About CIVICs

The Collaborative Influenza Vaccine Innovation Centers (CIVICs) Program

Colorized EM of Influenza from NIAID Flickr

The National Institute of Allergy and Infectious Diseases (NIAID), part of the National Institutes of Health (NIH),  created the Collaborative Influenza Vaccine Innovation Centers (CIVICs) program, a network of research centers that will work together in a coordinated, multidisciplinary effort to advance influenza vaccine science. The overarching goals of this program include:

  • Supporting improvements in the immunogenicity and durability of seasonal influenza vaccines
  • Developing innovative influenza vaccine approaches that provide robust, durable, broadly protective mucosal and systemic anti-influenza immunity
  • Conducting iterative vaccine design based on detailed immunologic assessment of influenza vaccine candidates through preclinical animal studies, early phase clinical trials, and healthy volunteer human challenge studies
  • Advancing the most promising vaccine candidates into Phase I and II clinical trials

NIAID will provide up to approximately $51 million in total first-year funding for the program, which is designed to support the CIVICs program centers over seven years.

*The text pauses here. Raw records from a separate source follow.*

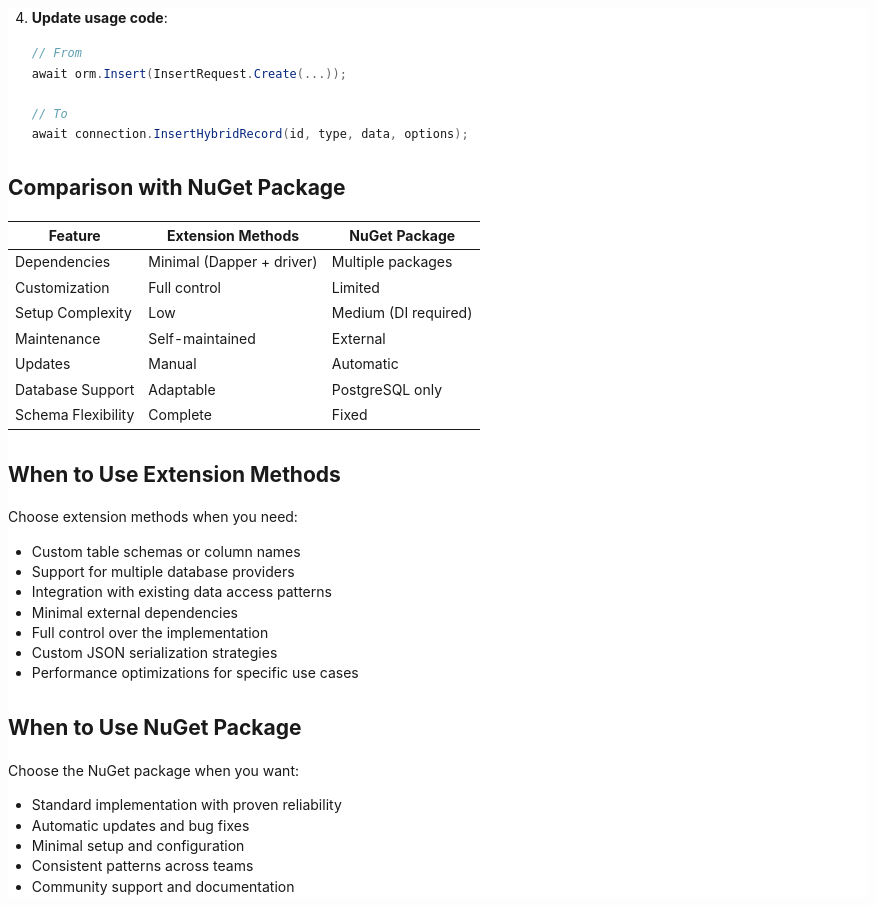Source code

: 4. **Update usage code**:
   ```csharp
   // From
   await orm.Insert(InsertRequest.Create(...));
   
   // To
   await connection.InsertHybridRecord(id, type, data, options);
   ```

## Comparison with NuGet Package

| Feature | Extension Methods | NuGet Package |
|---------|------------------|---------------|
| Dependencies | Minimal (Dapper + driver) | Multiple packages |
| Customization | Full control | Limited |
| Setup Complexity | Low | Medium (DI required) |
| Maintenance | Self-maintained | External |
| Updates | Manual | Automatic |
| Database Support | Adaptable | PostgreSQL only |
| Schema Flexibility | Complete | Fixed |

## When to Use Extension Methods

Choose extension methods when you need:

- Custom table schemas or column names
- Support for multiple database providers
- Integration with existing data access patterns
- Minimal external dependencies
- Full control over the implementation
- Custom JSON serialization strategies
- Performance optimizations for specific use cases

## When to Use NuGet Package

Choose the NuGet package when you want:

- Standard implementation with proven reliability
- Automatic updates and bug fixes
- Minimal setup and configuration
- Consistent patterns across teams
- Community support and documentation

A Universal Influenza Vaccine: The Strategic Plan for the National Institute of Allergy and Infectious Diseases

CIVICs was created out of needs identified in the NIAID Universal Influenza Vaccine Strategic Plan, which was published in August 2018 in the Journal of Infectious Diseases. The goal for the universal vaccine is to provide long-lasting protection against multiple strains of the influenza virus, including strains with the potential to cause a pandemic. The effectiveness of seasonal influenza vaccine ranges between 10% and 60%. To limit the public health consequences of both seasonal and pandemic influenza, vaccines that are more broadly and durably protective are needed. In the strategic plan, NIAID stated it will accelerate its efforts for developing a universal influenza vaccine by supporting a consortium of scientists focused on addressing obstacles that have limited progress toward this goal; that consortium is CIVICs.